Exercise
Repeat every entry exactly. Pictures stay out.

++++ Task input

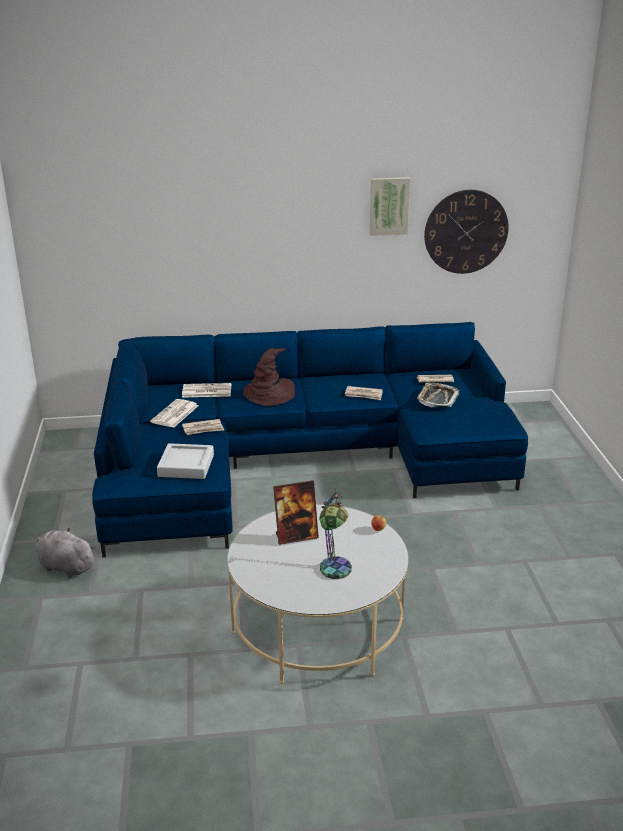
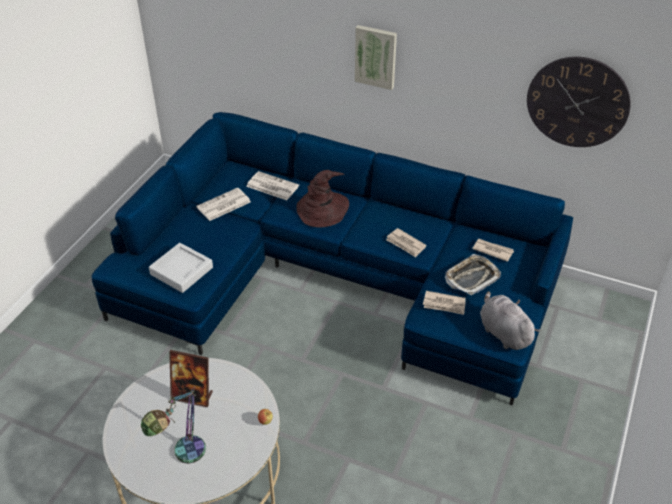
camera: 30 degrees right, 15 degrees up
grey plush toy [36,527,96,578] -> grey plush toy moved to [480,291,540,350]
newspaper [182,419,224,435] -> newspaper moved to [423,291,466,315]
picture [370,177,410,236] -> picture moved to [355,25,397,90]

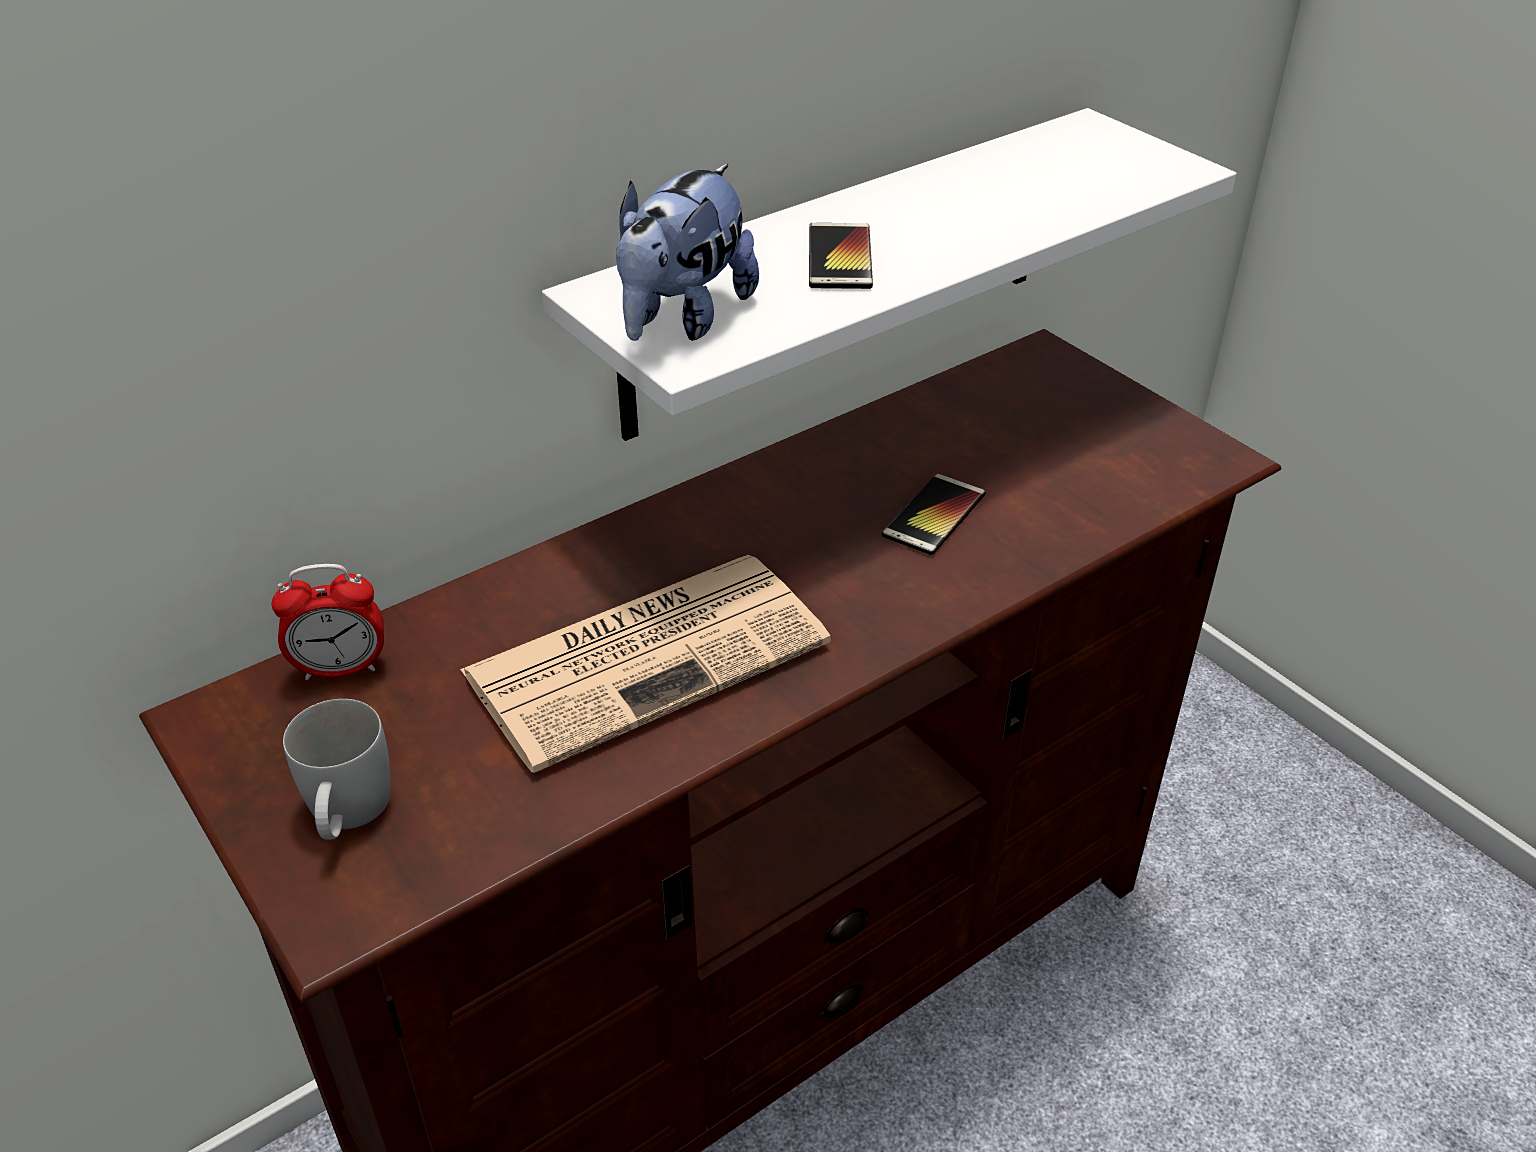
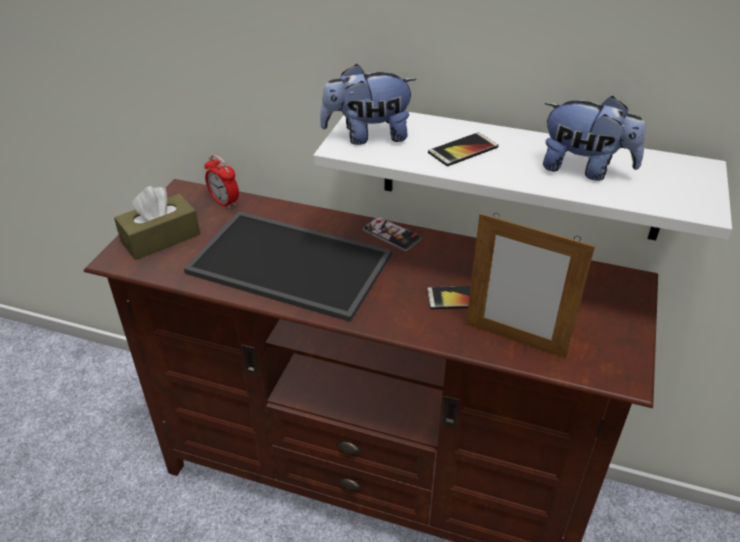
camera: 55 degrees right, 0 degrees up
white mug [283,699,391,840] -> brown tissue box [114,186,200,260]
newspaper [460,555,831,773] -> tray [184,211,392,322]
none -> phone [363,216,421,251]
none -> picture frame [466,213,595,359]
none -> plush toy [543,96,645,181]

++++++++

Your response
camera: 30 degrees right, 15 degrees up
grey plush toy [36,527,96,578] -> grey plush toy moved to [480,291,540,350]
newspaper [182,419,224,435] -> newspaper moved to [423,291,466,315]
picture [370,177,410,236] -> picture moved to [355,25,397,90]

camera: 55 degrees right, 0 degrees up
white mug [283,699,391,840] -> brown tissue box [114,186,200,260]
newspaper [460,555,831,773] -> tray [184,211,392,322]
none -> phone [363,216,421,251]
none -> picture frame [466,213,595,359]
none -> plush toy [543,96,645,181]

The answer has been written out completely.